Mit dem angefochtenen Straferkenntnis wurde über den Berufungswerber eine Geldstrafe in der Höhe von 700 Euro verhängt. Dies sind weniger als 10 % der vorgesehenen Höchststrafe. Die Behörde ist dabei von einer nicht widersprochenen Schätzung eines monatlichen Nettoeinkommens von 3.000 Euro und dem Nichtvorliegen von Sorgepflichten ausgegangen. Als mildernd wurde die bisherige Unbescholtenheit  gewertet. Als straferschwerend kein Umstand.

 

Dazu ist aus Sicht des Unabhängige Verwaltungssenates anzumerken, dass hierin keinerlei Ermessensfehler gesehen werden können. Insbesondere aufgrund der Gesamtumstände der Tat, insbesondere der extremen Absturzhöhen von  11 m, bei denen immer wieder tödliche Arbeitsumfälle bei einem tatsächlichen Absturz entstehen, erscheint diese Strafbemessung durchaus gerechtfertigt. Noch dazu als der Berufungswerber im SiGe-Plan und mehrere Schutzmaßnahmen vorgesehen hat, aber nicht einmal dafür gesorgt hat, dass zumindest eine diese Maßnahmen umgesetzt worden ist. Gerade auch aus spezial- aber auch generalpräventiven Gründen - so zeigt sich in der laufenden Entscheidungstätigkeit des erkennenden Mitgliedes immer wieder, dass die Vorschriften des Bauarbeitenkoordinationsgesetzes und die Pflichten des Baustellenkoordinators betrifft immer wieder eher auf die leichte Schulter genommen  werden und diesen nicht die nötige Konsequenz bei der Umsetzung beigemessen wird - war daher spruchgemäß zu entscheiden. Eine Orientierung an der Mindeststrafe war bei den gegebenen Tatumständen nicht geboten.

 

Nach den obigen Ausführungen liegen auch die Voraussetzungen für die Anwendung der §§ 20 (ein beträchtliches Überwiegen der Milderungsgründe) und 21 VStG (geringfügiges Verschulden und unbedeutende Folgen der Tat) nicht vor.
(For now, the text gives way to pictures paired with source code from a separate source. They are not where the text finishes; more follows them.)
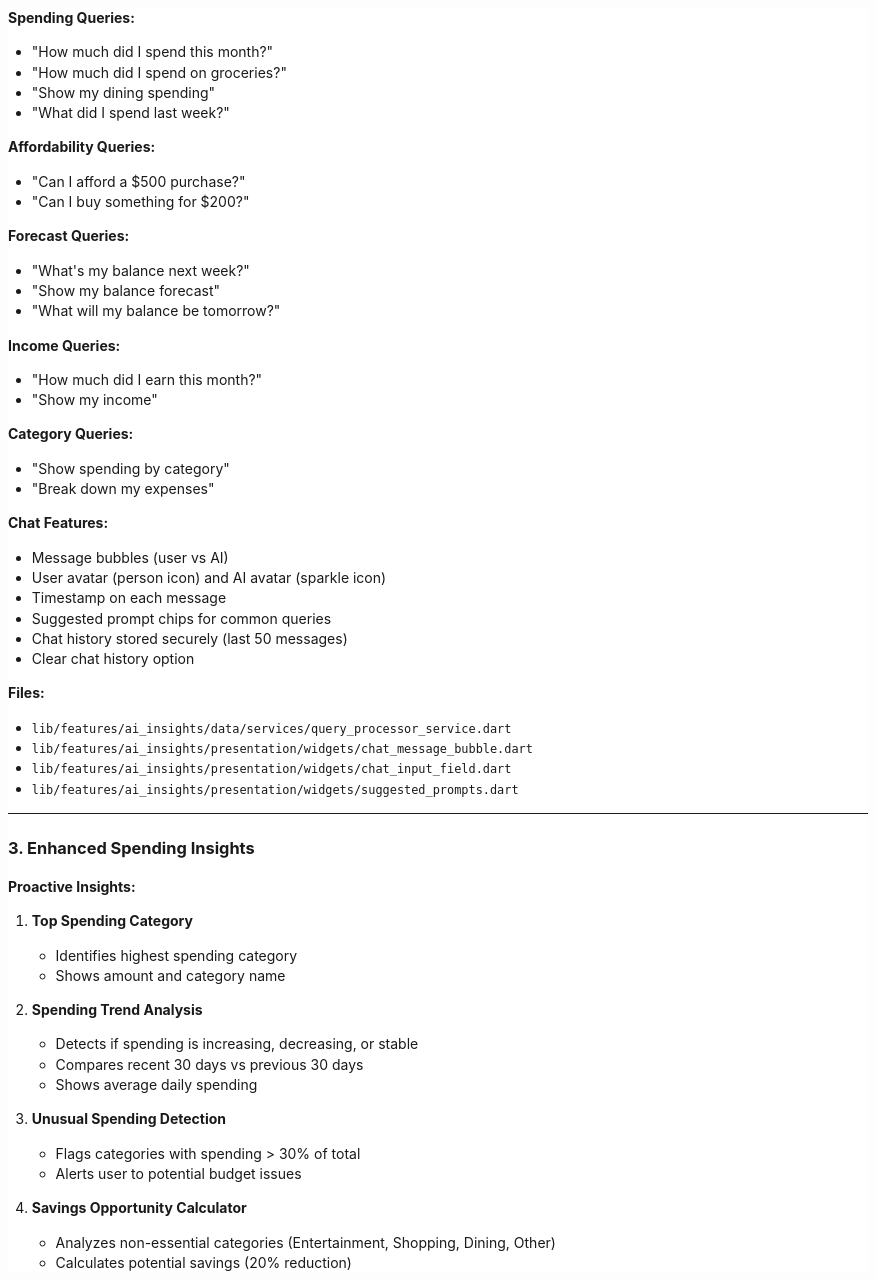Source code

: **Spending Queries:**
- "How much did I spend this month?"
- "How much did I spend on groceries?"
- "Show my dining spending"
- "What did I spend last week?"

**Affordability Queries:**
- "Can I afford a $500 purchase?"
- "Can I buy something for $200?"

**Forecast Queries:**
- "What's my balance next week?"
- "Show my balance forecast"
- "What will my balance be tomorrow?"

**Income Queries:**
- "How much did I earn this month?"
- "Show my income"

**Category Queries:**
- "Show spending by category"
- "Break down my expenses"

**Chat Features:**
- Message bubbles (user vs AI)
- User avatar (person icon) and AI avatar (sparkle icon)
- Timestamp on each message
- Suggested prompt chips for common queries
- Chat history stored securely (last 50 messages)
- Clear chat history option

**Files:**
- `lib/features/ai_insights/data/services/query_processor_service.dart`
- `lib/features/ai_insights/presentation/widgets/chat_message_bubble.dart`
- `lib/features/ai_insights/presentation/widgets/chat_input_field.dart`
- `lib/features/ai_insights/presentation/widgets/suggested_prompts.dart`

---

### 3. Enhanced Spending Insights

**Proactive Insights:**
1. **Top Spending Category**
   - Identifies highest spending category
   - Shows amount and category name

2. **Spending Trend Analysis**
   - Detects if spending is increasing, decreasing, or stable
   - Compares recent 30 days vs previous 30 days
   - Shows average daily spending

3. **Unusual Spending Detection**
   - Flags categories with spending > 30% of total
   - Alerts user to potential budget issues

4. **Savings Opportunity Calculator**
   - Analyzes non-essential categories (Entertainment, Shopping, Dining, Other)
   - Calculates potential savings (20% reduction)
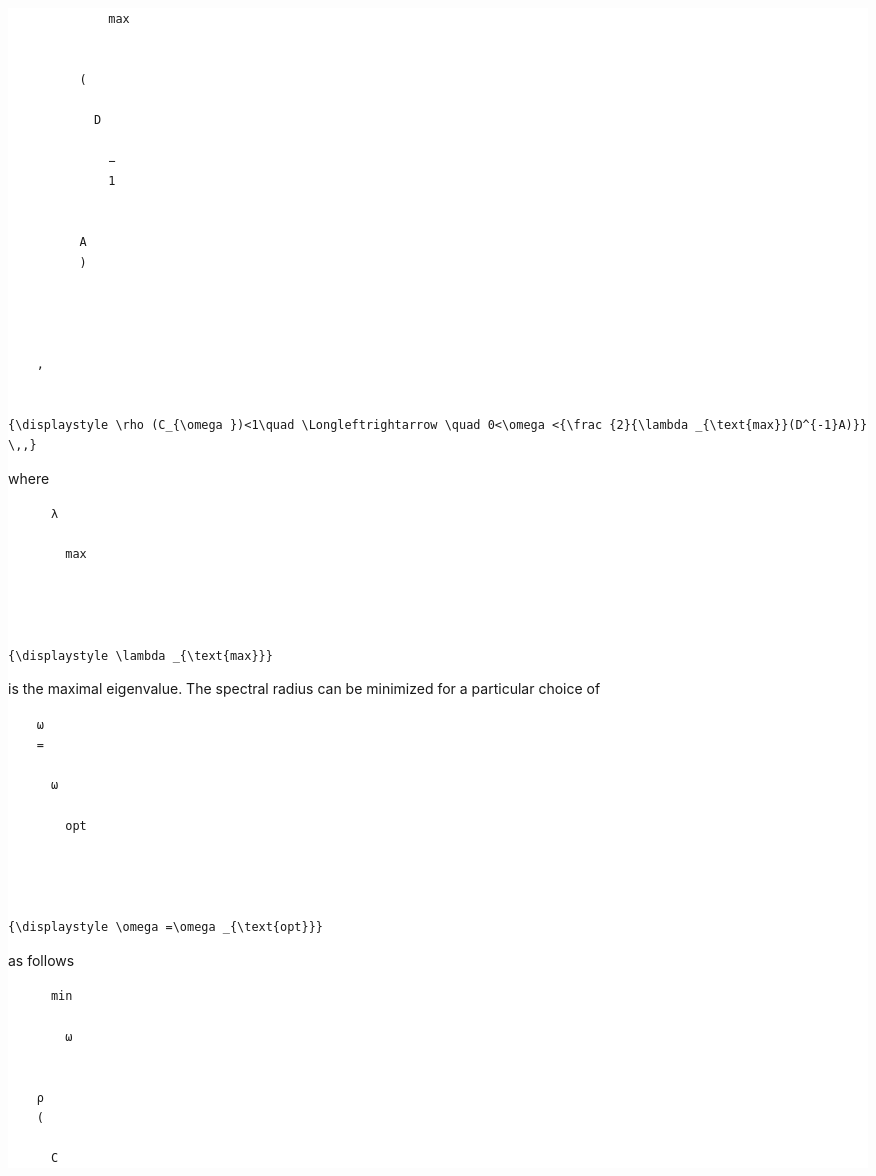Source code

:                   max
                
              
              (
              
                D
                
                  −
                  1
                
              
              A
              )
            
          
        
        
        ,
      
    
    {\displaystyle \rho (C_{\omega })<1\quad \Longleftrightarrow \quad 0<\omega <{\frac {2}{\lambda _{\text{max}}(D^{-1}A)}}\,,}
  

where 
  
    
      
        
          λ
          
            max
          
        
      
    
    {\displaystyle \lambda _{\text{max}}}
  
 is the maximal eigenvalue.
The spectral radius can be minimized for a particular choice of 
  
    
      
        ω
        =
        
          ω
          
            opt
          
        
      
    
    {\displaystyle \omega =\omega _{\text{opt}}}
  
 as follows

  
    
      
        
          min
          
            ω
          
        
        ρ
        (
        
          C
          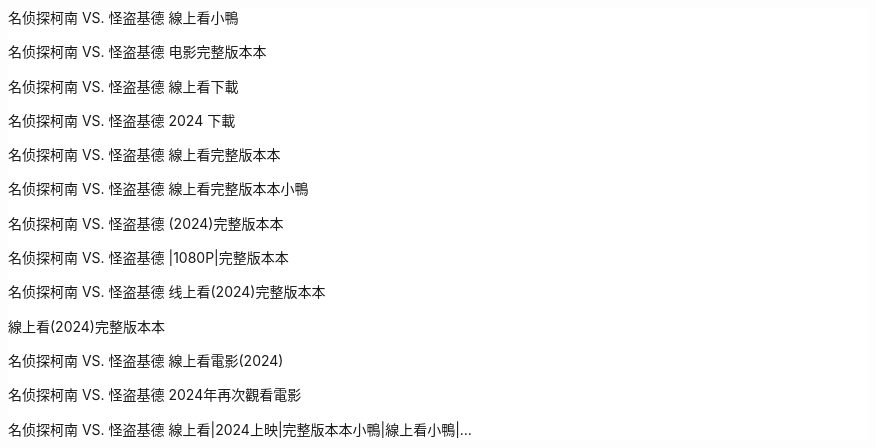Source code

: 名侦探柯南 VS. 怪盗基德 線上看小鴨

名侦探柯南 VS. 怪盗基德 电影完整版本本

名侦探柯南 VS. 怪盗基德 線上看下載

名侦探柯南 VS. 怪盗基德 2024 下載

名侦探柯南 VS. 怪盗基德 線上看完整版本本

名侦探柯南 VS. 怪盗基德 線上看完整版本本小鴨

名侦探柯南 VS. 怪盗基德 (2024)完整版本本

名侦探柯南 VS. 怪盗基德 |1080P|完整版本本

名侦探柯南 VS. 怪盗基德 线上看(2024)完整版本本

線上看(2024)完整版本本

名侦探柯南 VS. 怪盗基德 線上看電影(2024)

名侦探柯南 VS. 怪盗基德 2024年再次觀看電影

名侦探柯南 VS. 怪盗基德 線上看|2024上映|完整版本本小鴨|線上看小鴨|…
Gerade die enorme Absturzhöhe führte zu enormen Gefahren für die tätigen Arbeitnehmer und kann hier nicht von unbedeutenden Folgen gesprochen werden.

 

Es war daher spruchgemäß zu entscheiden-

 

5. Der vorgeschriebene zusätzliche Verfahrenskostenbeitrag zum Berufungsverfahren ergibt sich aus den angeführten gesetzlichen Bestimmungen.

 

 

Rechtsmittelbelehrung:

Gegen diesen Bescheid ist kein ordentliches Rechtsmittel zulässig.

 

 

Hinweis:

Gegen diesen Bescheid kann innerhalb von sechs Wochen ab seiner Zustellung eine Beschwerde an den Verfassungsgerichtshof und/oder an den Verwaltungsgerichtshof erhoben werden; diese muss – von gesetzlichen Ausnahmen abgesehen – jeweils von einer bevollmächtigten Rechtsanwältin oder einem bevollmächtigten Rechtsanwalt eingebracht werden. Für jede dieser Beschwerden ist eine Eingabegebühr von 220 Euro zu entrichten.